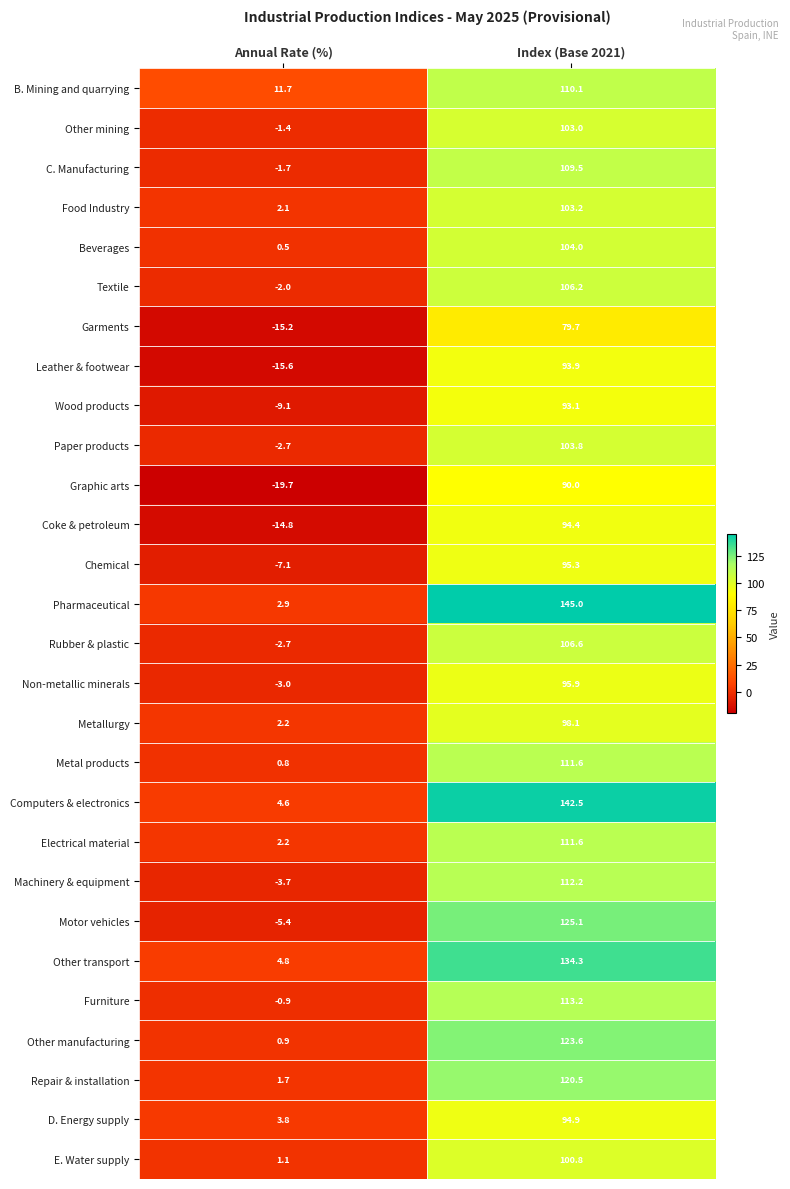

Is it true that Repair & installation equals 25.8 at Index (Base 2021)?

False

--

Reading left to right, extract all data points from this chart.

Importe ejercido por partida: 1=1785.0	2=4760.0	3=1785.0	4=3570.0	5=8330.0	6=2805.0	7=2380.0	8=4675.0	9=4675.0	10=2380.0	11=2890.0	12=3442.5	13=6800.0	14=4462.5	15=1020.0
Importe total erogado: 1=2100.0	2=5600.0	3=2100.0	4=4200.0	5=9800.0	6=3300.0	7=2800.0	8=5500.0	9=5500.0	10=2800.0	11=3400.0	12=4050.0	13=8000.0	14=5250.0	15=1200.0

Assignment:
Determine how many lines of the listing above contain the string "Importe", treating uppercase and lowercase as different, and reply with the number alone.

Result for this exercise:
2